为了识别报价中的差异,我们应该将它们划分为小的时间间隔,就像一个网络会话一样。

在此查询中,我们将根据以下要求识别报价链

  • 所有报价发生的时间都在彼此相距 3600 秒(或 1 小时)之内

// Split Quote Chain
MATCH path=()-[rel:NEXT_QUOTE]->()
WHERE rel.diff_seconds < 3600
RETURN path;

此查询的问题在于,当以表格形式查看时,它会显示消息 Started streaming 3 records。实质上,Neo4j 返回了 3 条符合路径条件的独立记录,并将其发送到浏览器进行显示。虽然这在视觉上可能很吸引人,但在分析整个路径时却会带来问题。这将在下一个查询中得到解决。

insurance quote fraud data stream 3 records

5.3. 单个 Quote 路径记录

这是对之前 Cypher 查询的升级版本。它具有高级模式匹配功能,并保证只返回一条记录。它保留了与上一版本相同的特性。

  • 单链

  • 所有报价都在彼此相距 1 小时之内

  • 所有报价都发生在最近 1000 天内

  • 返回 1 条记录以供进一步分析

MATCH path=(firstQ)-[r:NEXT_QUOTE*..1000]->(lastQ)
WHERE

    // Path termination condition (first)
    (not exists{ (firstQ)<-[:NEXT_QUOTE]-() } or exists{ (firstQ)<-[x:NEXT_QUOTE]-() where x.diff_seconds >= 3600 } )
    AND

    // Path termination condition (last)
    (not exists{ (lastQ)-[:NEXT_QUOTE]->() } or exists{ (lastQ)-[x:NEXT_QUOTE]->() where x.diff_seconds >= 3600 } )
    AND

    // No gaps condition (if you remove this condition then gaps are allowed and you get spurious longer chains that verify the end of path but not the max diff condition)
    all(x in relationships(path) where x.diff_seconds < 3600 )

**原始数据**
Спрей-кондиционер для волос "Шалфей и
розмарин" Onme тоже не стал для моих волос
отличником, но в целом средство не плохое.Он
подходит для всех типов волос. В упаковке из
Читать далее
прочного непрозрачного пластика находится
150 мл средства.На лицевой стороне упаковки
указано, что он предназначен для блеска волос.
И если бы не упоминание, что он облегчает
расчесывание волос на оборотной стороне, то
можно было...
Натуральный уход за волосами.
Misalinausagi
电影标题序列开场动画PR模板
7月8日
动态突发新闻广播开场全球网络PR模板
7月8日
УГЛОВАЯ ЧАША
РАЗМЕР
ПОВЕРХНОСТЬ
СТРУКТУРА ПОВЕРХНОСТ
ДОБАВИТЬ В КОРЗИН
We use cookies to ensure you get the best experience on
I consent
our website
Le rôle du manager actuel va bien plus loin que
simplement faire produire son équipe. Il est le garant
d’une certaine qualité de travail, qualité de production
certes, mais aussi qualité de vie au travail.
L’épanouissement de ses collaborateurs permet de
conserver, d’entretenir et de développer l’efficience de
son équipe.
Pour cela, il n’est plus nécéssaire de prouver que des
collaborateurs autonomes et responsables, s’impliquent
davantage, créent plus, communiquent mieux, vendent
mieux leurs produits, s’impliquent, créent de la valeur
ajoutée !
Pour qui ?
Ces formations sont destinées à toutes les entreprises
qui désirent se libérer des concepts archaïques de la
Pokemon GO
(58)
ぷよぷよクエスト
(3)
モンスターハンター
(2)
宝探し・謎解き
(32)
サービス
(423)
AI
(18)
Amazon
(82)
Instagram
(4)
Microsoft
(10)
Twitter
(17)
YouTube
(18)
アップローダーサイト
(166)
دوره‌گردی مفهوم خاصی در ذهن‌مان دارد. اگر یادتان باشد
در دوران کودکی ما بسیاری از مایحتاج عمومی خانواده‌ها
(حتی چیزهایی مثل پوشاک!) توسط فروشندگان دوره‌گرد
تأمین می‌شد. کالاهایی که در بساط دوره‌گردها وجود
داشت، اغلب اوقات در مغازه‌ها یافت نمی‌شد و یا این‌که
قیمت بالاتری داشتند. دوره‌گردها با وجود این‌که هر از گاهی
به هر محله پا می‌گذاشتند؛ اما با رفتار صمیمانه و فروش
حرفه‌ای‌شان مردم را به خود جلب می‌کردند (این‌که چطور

**练习内容**
1. 判断下列说法是否符合这段关于 Neo4j 报价链查询的文本,每项回答"是"或"否",并原样引用文本中起决定作用的词句。
(a) 第一个查询在表格形式下只返回一条记录。
(b) 升级版查询保证只返回一条记录。
(c) 升级版查询要求所有报价彼此相距 2 小时之内。
2. 根据这段关于 Neo4j 报价链查询的文本回答下列问题。
(a) 第一个查询要求报价之间相距多少秒之内?
(b) 文本把划分报价的小时间间隔比作什么?
(c) 第 5.3 节的标题是什么?
3. 请从这段关于 Neo4j 报价链查询的文本结尾处接着续写。
这些数据与本练习无关。

**参考答案**
1.
(a) 否:"Neo4j 返回了 3 条符合路径条件的独立记录"
(b) 是:"并保证只返回一条记录"
(c) 否:"所有报价都在彼此相距 1 小时之内"

2.
(a) 3600 秒(或 1 小时)
(b) 一个网络会话
(c) 单个 Quote 路径记录

3.
    AND

    // Filter based on quote in the last N days
    firstQ.created_date > datetime() - Duration({days: 1000})
    AND

    // Where there are more than one quote in the chain otherwise there is nothing to compare against
    length(path)> 1

RETURN path

现在您可以再次从表格视图中看到,只返回了一条记录

insurance quote fraud data stream 1 record

5.4. 创建带有分数的 SIMILARITY 关系

为了给报价打分,我们必须建立一个连接,整合所有报价属性,以便进行单独和整体评估。

为了给报价打分,我们必须建立一个连接,整合所有报价属性,以便进行单独和整体评估。

在此查询中,我们将根据以下要求识别报价链

  • 获取所有在最近 1000 天内的 Quote 节点的完整 Quote

  • 获取所有 Quote 节点(每个单独报价之间的时间差不超过 1 小时)的完整 Quote

  • 计算属性分数

  • Quote 链写入新的 SIMILARITY 关系

// Create Similarity Relationship
MATCH path=(firstQ)-[r:NEXT_QUOTE*..1000]->(lastQ)
WHERE

    // Path termination condition (first)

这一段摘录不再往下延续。